===== PASSAGE TO READ

On Sat, Nov 15, 2014 at 09:41:23PM -0500, Miles Fidelman wrote:
> Marty wrote:
> >On 11/15/2014 07:45 PM, Ludovic Meyer wrote:
> >>On Wed, Nov 12, 2014 at 12:26:26AM -0500, Marty wrote:
> >>>On 11/11/2014 02:16 PM, Brian wrote:
> >>>>On Tue 11 Nov 2014 at 12:36:14 -0500, Marty wrote:
> >>>>
> >>>>>On 11/11/2014 12:07 PM, Laurent Bigonville wrote:
> >>>>>>
> >>>>>>There are no functional differences between an installation with
> >>>>>>sysvinit-core out of the box or an install where sysvinit-core is
> >>>>>>installed later, this is a fact.
> >>>>>>
> >>>>>>Allowing the user to choose this at install time from the
> >>>interface is
> >>>>>>a "nice to have" feature (wishlist bug) not a RC bug like you were
> >>>>>>claiming earlier.
> >>>>>
> >>>>>There is a potential practical consequence of not advertising an
> >>>>>init alternative during setup. It makes users less likely to be
> >>>>>aware of it, or even aware that the init system has changed.
> >>>>
> >>>>New users do not need to be be aware of all the background to the
> >>>>choosing of a default init. No advertisement is needed. By definition,
> >>>>they do not care. They want Debian. Please let them have it.

==========

▸ DIRECTIONS
1. Translate this sentence from the email thread about Debian's init system into Spanish: "There is a potential practical consequence of not advertising an init alternative during setup."
2. Write the next part of the email thread about Debian's init system, continuing after its last line.
The rows have nothing to do with the email thread.

===== RECORDED INFORMATION

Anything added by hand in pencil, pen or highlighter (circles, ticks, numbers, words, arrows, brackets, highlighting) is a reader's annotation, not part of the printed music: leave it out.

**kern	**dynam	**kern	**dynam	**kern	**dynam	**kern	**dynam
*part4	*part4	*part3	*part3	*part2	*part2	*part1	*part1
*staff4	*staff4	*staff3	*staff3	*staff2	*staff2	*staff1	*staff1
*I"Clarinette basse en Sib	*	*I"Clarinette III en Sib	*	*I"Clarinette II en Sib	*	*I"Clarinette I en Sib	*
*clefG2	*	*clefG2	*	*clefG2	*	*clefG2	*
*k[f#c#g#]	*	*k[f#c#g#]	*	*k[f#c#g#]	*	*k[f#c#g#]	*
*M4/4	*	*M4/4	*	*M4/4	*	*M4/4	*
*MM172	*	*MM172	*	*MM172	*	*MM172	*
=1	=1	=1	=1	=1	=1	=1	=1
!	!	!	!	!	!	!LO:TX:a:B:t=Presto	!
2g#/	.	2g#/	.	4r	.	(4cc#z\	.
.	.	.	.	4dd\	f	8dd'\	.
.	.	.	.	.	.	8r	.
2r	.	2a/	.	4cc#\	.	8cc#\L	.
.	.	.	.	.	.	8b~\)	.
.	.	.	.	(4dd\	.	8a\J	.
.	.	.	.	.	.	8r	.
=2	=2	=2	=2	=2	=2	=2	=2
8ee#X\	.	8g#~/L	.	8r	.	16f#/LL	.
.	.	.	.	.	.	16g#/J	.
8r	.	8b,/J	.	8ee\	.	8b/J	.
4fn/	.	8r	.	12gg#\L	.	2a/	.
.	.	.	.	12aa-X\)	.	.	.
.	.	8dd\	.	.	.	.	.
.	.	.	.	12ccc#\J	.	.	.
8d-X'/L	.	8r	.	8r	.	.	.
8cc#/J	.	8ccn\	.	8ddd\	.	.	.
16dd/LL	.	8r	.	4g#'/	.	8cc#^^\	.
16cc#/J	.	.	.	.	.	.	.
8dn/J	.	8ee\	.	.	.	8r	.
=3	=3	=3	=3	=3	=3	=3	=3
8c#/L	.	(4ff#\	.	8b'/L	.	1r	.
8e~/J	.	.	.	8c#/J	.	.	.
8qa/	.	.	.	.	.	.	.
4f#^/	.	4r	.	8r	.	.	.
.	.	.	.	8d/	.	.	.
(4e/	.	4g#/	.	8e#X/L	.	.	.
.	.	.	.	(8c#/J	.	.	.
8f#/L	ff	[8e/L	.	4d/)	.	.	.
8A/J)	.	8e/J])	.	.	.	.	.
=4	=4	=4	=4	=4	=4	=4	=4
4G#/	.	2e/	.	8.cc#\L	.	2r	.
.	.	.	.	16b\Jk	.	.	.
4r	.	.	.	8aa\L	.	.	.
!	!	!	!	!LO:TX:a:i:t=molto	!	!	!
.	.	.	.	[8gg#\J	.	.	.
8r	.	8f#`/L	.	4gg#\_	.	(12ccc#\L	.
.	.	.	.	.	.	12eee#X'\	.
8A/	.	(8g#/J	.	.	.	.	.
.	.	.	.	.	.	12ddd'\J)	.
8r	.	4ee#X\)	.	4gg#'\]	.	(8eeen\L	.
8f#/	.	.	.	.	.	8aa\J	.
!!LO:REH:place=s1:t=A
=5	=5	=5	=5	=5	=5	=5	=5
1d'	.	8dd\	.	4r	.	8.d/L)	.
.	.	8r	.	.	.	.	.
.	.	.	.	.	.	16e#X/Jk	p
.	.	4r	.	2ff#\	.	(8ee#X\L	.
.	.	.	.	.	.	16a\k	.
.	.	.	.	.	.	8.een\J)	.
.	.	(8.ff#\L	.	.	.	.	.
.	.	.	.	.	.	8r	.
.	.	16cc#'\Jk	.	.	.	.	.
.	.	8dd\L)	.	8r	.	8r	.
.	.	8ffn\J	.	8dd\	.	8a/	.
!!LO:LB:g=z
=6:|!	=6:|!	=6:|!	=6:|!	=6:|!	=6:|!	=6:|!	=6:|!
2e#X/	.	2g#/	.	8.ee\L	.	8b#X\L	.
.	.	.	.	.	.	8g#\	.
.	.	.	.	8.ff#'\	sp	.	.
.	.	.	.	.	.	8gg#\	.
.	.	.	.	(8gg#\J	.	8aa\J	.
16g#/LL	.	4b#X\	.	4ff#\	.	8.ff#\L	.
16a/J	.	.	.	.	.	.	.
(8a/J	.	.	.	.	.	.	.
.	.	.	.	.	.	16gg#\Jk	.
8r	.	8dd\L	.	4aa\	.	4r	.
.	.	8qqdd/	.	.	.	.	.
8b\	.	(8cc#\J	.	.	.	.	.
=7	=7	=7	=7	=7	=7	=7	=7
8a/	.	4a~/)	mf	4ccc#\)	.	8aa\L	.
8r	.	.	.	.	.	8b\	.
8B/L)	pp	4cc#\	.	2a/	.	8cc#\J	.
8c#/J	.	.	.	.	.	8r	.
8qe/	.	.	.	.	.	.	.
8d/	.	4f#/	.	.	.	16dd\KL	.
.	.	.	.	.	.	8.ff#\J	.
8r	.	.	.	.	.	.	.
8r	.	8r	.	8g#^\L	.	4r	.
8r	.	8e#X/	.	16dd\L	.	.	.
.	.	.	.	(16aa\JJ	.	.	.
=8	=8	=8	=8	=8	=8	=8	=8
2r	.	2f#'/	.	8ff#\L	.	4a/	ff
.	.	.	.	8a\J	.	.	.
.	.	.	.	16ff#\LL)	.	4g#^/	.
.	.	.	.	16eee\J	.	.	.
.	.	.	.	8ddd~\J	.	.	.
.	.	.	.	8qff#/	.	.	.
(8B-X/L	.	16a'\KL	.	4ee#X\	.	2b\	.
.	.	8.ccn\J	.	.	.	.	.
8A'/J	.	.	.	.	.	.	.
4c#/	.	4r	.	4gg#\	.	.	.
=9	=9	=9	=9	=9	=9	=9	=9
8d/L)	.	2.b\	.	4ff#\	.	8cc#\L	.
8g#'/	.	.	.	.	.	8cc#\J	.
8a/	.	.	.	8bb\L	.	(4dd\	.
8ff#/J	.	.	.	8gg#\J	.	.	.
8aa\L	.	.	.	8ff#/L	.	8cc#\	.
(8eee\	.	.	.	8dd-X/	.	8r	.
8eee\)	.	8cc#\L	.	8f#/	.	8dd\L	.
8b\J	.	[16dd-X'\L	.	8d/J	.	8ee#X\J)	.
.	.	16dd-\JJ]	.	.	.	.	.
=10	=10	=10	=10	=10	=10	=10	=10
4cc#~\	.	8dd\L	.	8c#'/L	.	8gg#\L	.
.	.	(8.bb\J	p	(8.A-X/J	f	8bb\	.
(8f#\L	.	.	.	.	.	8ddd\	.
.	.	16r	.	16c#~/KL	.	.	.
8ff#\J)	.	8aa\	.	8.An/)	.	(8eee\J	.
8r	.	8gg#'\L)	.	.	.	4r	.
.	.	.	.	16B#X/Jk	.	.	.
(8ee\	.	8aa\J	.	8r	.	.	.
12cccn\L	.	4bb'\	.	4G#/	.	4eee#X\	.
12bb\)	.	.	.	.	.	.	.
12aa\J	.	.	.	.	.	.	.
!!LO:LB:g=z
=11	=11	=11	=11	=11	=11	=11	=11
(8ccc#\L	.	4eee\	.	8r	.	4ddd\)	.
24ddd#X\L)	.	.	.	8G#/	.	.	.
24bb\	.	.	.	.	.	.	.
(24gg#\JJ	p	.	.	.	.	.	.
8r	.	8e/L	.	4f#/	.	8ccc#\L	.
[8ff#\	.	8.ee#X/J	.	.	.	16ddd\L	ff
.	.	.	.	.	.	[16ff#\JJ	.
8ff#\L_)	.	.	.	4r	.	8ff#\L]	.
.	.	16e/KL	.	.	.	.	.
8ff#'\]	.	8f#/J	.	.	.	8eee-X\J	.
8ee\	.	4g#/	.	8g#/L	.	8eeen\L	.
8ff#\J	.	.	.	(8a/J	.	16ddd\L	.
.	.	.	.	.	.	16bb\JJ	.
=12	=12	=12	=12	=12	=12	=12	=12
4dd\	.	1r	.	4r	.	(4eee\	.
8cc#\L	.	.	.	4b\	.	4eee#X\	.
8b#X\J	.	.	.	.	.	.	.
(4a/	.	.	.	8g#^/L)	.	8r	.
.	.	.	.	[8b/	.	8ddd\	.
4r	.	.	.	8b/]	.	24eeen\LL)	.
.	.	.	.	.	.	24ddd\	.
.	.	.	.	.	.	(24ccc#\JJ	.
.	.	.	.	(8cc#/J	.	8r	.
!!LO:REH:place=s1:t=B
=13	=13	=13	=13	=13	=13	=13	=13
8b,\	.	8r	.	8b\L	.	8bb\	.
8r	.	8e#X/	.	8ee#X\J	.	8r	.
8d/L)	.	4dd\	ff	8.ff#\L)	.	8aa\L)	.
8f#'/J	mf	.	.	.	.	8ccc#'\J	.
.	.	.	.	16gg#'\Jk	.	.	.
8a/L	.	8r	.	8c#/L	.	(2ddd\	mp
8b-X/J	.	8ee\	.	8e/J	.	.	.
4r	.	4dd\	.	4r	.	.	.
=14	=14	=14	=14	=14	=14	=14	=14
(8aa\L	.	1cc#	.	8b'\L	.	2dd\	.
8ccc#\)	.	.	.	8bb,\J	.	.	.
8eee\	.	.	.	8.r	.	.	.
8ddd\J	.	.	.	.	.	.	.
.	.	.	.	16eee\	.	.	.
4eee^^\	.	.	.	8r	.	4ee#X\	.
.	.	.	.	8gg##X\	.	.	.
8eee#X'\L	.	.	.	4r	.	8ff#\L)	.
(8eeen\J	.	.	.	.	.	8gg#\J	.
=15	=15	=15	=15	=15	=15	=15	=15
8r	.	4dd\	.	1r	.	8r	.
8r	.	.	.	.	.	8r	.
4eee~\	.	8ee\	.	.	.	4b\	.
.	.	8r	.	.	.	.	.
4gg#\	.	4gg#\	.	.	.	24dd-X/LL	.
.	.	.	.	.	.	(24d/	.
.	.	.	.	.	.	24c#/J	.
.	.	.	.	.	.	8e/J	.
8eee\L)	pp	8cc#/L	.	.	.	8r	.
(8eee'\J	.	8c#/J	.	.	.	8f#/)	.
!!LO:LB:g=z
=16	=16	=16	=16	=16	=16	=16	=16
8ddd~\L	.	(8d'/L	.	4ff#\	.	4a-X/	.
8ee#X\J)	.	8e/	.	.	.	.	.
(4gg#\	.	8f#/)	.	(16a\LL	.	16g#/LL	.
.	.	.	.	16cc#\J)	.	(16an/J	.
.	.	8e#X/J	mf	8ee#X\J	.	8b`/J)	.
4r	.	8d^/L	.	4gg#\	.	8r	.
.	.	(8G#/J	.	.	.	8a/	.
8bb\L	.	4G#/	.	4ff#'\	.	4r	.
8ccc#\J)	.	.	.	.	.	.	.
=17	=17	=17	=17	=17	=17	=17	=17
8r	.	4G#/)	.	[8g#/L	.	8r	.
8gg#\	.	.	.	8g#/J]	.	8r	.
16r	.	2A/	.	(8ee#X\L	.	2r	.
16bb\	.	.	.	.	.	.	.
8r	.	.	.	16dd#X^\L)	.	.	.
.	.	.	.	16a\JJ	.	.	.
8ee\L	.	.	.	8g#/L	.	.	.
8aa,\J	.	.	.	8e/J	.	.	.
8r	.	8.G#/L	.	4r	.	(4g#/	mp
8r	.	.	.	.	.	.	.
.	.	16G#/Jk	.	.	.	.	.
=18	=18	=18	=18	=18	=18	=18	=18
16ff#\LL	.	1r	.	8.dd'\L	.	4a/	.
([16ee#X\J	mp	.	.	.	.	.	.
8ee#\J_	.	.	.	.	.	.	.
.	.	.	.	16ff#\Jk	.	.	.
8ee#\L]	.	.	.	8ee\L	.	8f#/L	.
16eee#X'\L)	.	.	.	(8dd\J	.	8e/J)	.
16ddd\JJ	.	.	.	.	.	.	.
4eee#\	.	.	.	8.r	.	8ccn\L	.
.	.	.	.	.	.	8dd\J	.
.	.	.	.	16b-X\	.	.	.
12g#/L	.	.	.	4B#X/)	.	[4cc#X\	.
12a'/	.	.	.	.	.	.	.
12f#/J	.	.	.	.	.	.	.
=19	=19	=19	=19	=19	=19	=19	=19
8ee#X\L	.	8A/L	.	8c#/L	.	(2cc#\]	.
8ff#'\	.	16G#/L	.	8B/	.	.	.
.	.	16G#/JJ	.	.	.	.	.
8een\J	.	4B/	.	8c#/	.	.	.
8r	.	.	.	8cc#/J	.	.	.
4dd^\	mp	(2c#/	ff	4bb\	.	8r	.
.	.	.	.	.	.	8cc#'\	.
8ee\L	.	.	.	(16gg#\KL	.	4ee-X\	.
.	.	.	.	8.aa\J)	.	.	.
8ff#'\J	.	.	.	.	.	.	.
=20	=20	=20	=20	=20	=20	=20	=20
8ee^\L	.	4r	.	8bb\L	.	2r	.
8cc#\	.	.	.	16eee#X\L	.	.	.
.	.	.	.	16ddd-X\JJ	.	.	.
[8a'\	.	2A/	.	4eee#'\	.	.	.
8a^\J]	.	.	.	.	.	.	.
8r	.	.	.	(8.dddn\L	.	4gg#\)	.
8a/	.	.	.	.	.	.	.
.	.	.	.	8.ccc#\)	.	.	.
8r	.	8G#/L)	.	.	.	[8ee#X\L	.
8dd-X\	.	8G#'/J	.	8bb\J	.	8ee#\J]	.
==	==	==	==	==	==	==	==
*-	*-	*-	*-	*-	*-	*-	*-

==========

▸ ANSWERS IN ORDER
1. Hay una posible consecuencia práctica de no anunciar una alternativa de init durante la instalación.

2.
> >>>
> >>>They will not care "by definition" only if they are not aware of the
> >>>change, and most won't be aware unless they are informed during the
> >>>installation.
> >>>
> >>>>>They won't know they lost the choice they didn't know they
> >>>had. Capisce?
> >>>>
> >>>>What choice have they lost?
> >>>
> >>>They lost an *informed* choice. I think the installation program
> >>>should not take sides but just inform the user. A choice that the
> >>>user is not aware of is the same as no choice, and is potentially
> >>>coercive and disrespectful. It makes Debian seem partial to Red
> >>>Hat's business plan to take over the Linux ecosystem.
> >>
> >>If you care so much about Redhat code, maybe you should document
> >>yourself, and see there pay coders for glibc, gcc, the kernel ( a
> >>ton of them, according to lwn and linux fundations reports ), on
> >>coreutils, gnome, kde, php, python, openssh, etc, etc.
> >>
> >>>> Whatever it was, it didn't exist as you imply
> >>>> in Wheezy.
> >>>
> >>>It wasn't an issue in Wheezy because the default init option had not
> >>>changed from the previous release, and any release before that.
> >>>
> >>>>>They won't know, that is, until it bites them somewhere down the
> >>>>>line. Then they won't know where to look or who to blame, and will
> >>>>>blame Debian.
> >>>>
> >>>>What bites them?
> >>>
> >>>Individually, probably something that requires sysvinit or one many
> >>>core services that got replaced. Collectively, getting trapped by
> >>>vendor lock-in.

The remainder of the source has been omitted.